Book Review: From the Wreck by Jane Rawson

Published : June 09, 2017

Historical fiction with sci-fi elements provide a unique insight into human and alien conflict.


Words: Juanita Pirozzi

From the Wreck begins in 1859 when 24-year-old George Hills is working as a steward on the steamship, Admella. As he goes about his duties, George is captivated by the presence of a woman on board known as Bridget Ledwith. Unfortunately, the Admella sails into a rough swell and sinks into South Australian waters. With the number of survivors decreasing, George and Bridget float in the freezing ocean for eight days, clinging onto what is left of the Admella until they are finally rescued. Years later George is still dealing with the psychological effects of the Admella shipwreck; along with his curiosity about the mysterious Bridget Ledwith who he hasn’t seen since. The book also tells the story of an alien life form who is now living on Earth and desperately looking for a way to belong in the human world.

Personally, I found From the Wreck to be an interesting read, particularly the narrative from the alien’s point of view. Rawson injects an element of suspense about this character in that she gives very little detail as to its physical appearance. Asking myself ‘What is this creature supposed to be? And how does it relate to George?’ is what kept me turning the pages as I progressed in my reading of this book. I liked how Rawson used the alien sub-plot and the character development of Henry, George’s oldest son, mid-way through the story as diversions from the main plot. Whether Rawson meant to or not, I found this tactic both fascinating and frustrating because I was keen to find out when or if there would be a resolution to George’s inner conflict. 

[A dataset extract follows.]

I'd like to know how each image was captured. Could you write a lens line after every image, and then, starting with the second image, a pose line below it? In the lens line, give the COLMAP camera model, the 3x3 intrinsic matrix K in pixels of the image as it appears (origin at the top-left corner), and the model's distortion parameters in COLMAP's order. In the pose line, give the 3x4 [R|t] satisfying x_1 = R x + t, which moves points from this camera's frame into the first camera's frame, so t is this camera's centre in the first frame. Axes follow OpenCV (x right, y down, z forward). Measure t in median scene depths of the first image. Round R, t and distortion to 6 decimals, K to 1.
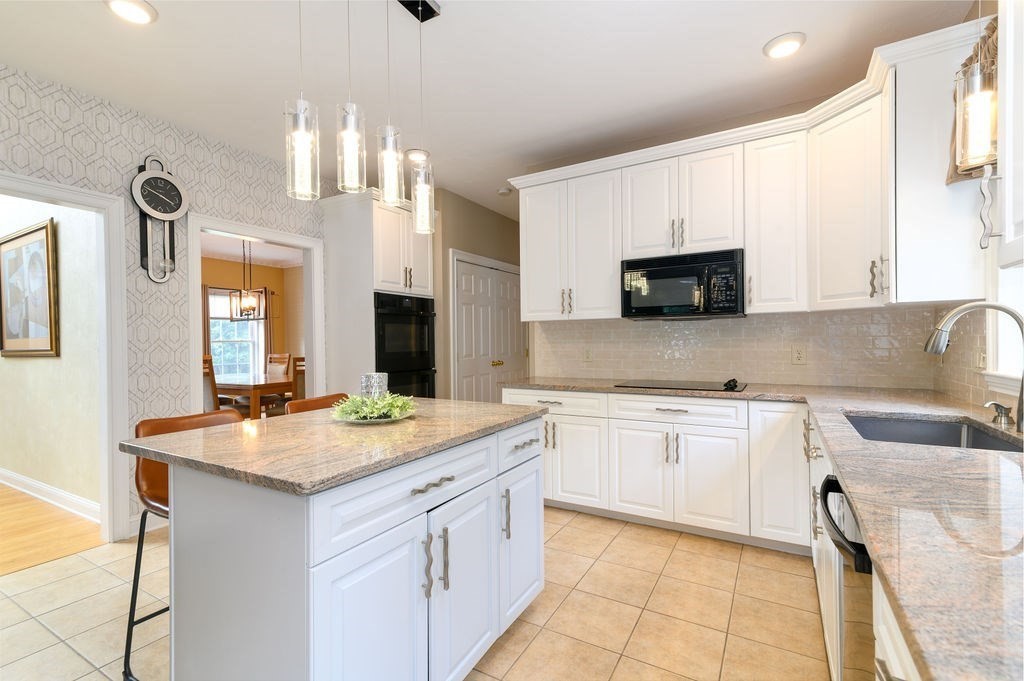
lens RADIAL K [[465.8, 0, 509.8], [0, 465.8, 343.3], [0, 0, 1]] dist [0.003433, 0.000791]
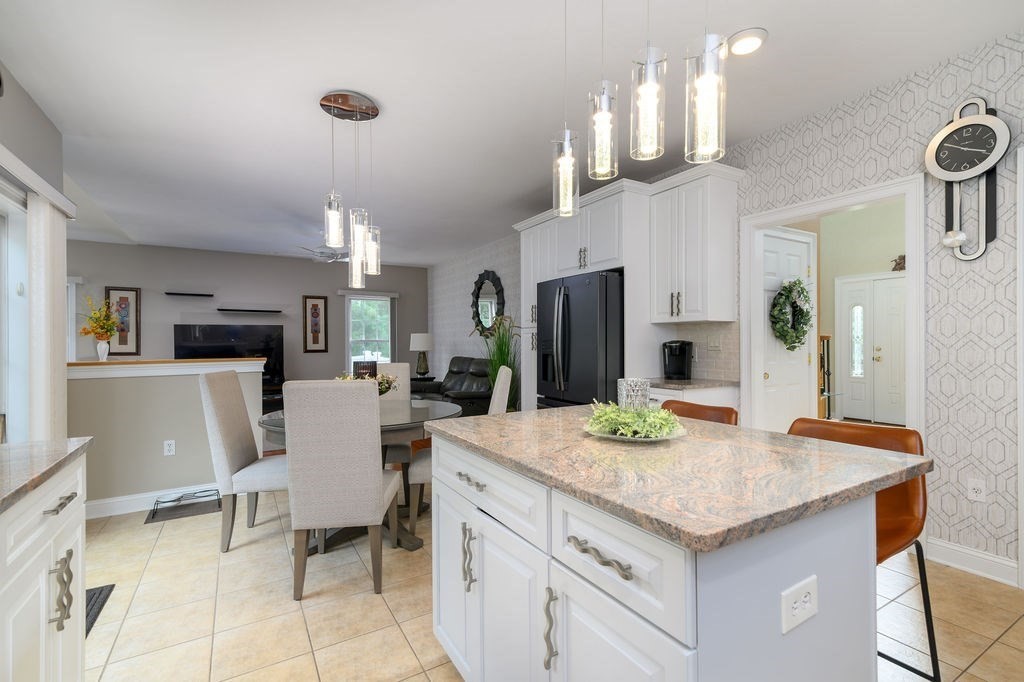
lens RADIAL K [[465.8, 0, 510.4], [0, 465.8, 343.6], [0, 0, 1]] dist [0.003433, 0.000791]
pose [[-0.493485, 0.014327, -0.869636, 0.317772], [0.011207, 0.999886, 0.010113, -0.006443], [0.869682, -0.004755, -0.493589, 0.735440]]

That being said, a large portion of the book focused on Henry’s point of view. I was put off by this at first because I found Henry’s conversations with his Uncle William longwinded; and Henry's makeshift science experiments involving the corpses of vermin was slightly unsettling. I also didn’t care for Beatrice Gallwey, a middle aged woman who reluctantly looks after her abandoned grandson. Eventually I understood what Beatrice’s purpose was as a character however minimal.

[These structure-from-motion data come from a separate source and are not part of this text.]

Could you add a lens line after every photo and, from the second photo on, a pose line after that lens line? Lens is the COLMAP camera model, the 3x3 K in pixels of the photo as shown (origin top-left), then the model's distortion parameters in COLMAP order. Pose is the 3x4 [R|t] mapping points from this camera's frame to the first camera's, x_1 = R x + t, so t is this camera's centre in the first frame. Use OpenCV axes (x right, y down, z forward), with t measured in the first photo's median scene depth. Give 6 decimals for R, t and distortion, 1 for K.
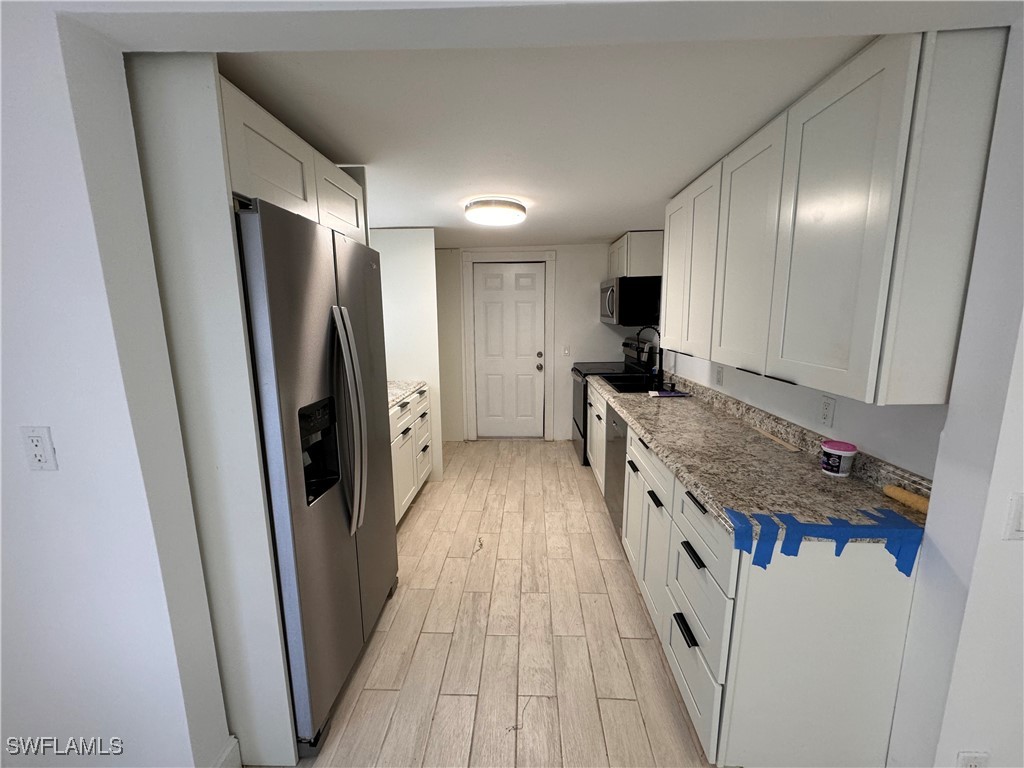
lens RADIAL K [[411.5, 0, 511.8], [0, 411.5, 380.0], [0, 0, 1]] dist [0.001132, 0.000436]
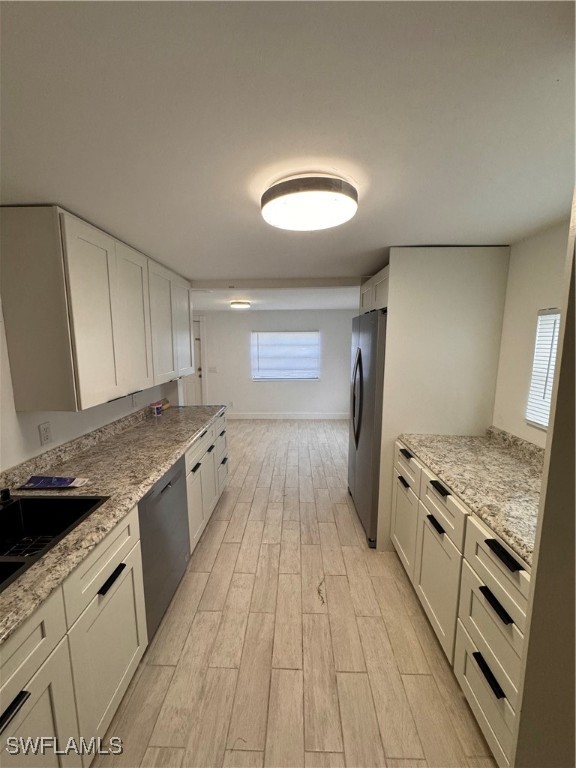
lens RADIAL K [[308.6, 0, 288.0], [0, 308.6, 384.0], [0, 0, 1]] dist [0.001132, 0.000436]
pose [[-0.999751, 0.015246, -0.016286, 0.004954], [0.009640, 0.953609, 0.300895, -0.387847], [0.020118, 0.300663, -0.953518, 2.065912]]
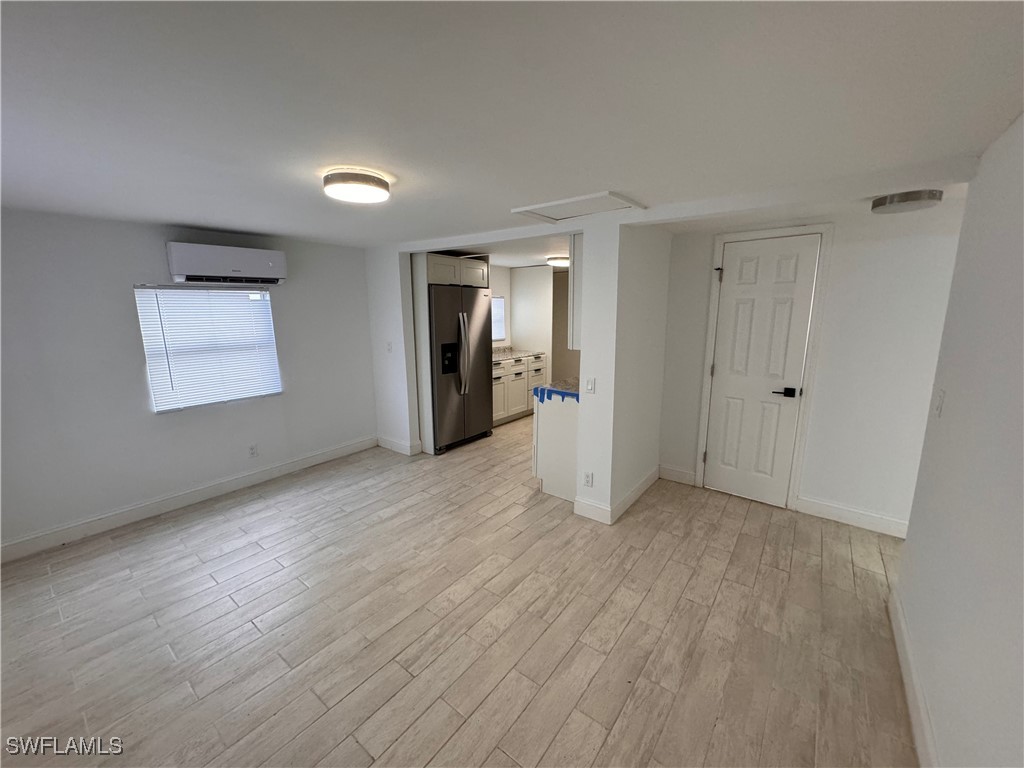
lens RADIAL K [[411.1, 0, 512.0], [0, 411.1, 384.0], [0, 0, 1]] dist [-0.001254, 0.000416]
pose [[0.818458, 0.115774, -0.562781, 1.192136], [-0.103052, 0.993185, 0.054446, 0.098757], [0.565249, 0.013434, 0.824811, -0.913201]]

Rawson used simple language with a polite, semi-formal tone which was consistent for the majority of the book. This made it easy for me as a reader to capture the use of imagery, particularly in the historical fiction context. I liked how the narrative implies certain character actions and how suggestive the dialogue was in certain scenes. However I found Rawson's use of repetition throughout the text became tedious at times; her point was clear enough without repeating words such as: “on and on and on and on,” “hour after hour after hour,” and let’s not forget “over and over and over.”

Overall I thought Rawson succeeded in taking a piece of South Australian maritime history and turning it into a work of fiction. Most readers may be unaware that George Hills is Rawson’s great-great-grandfather who survived the actual Admella shipwreck in 1859. Bridget Ledwith was also one of the survivors.

From the Wreck is published by Transit Lounge and is available for purchase on their website.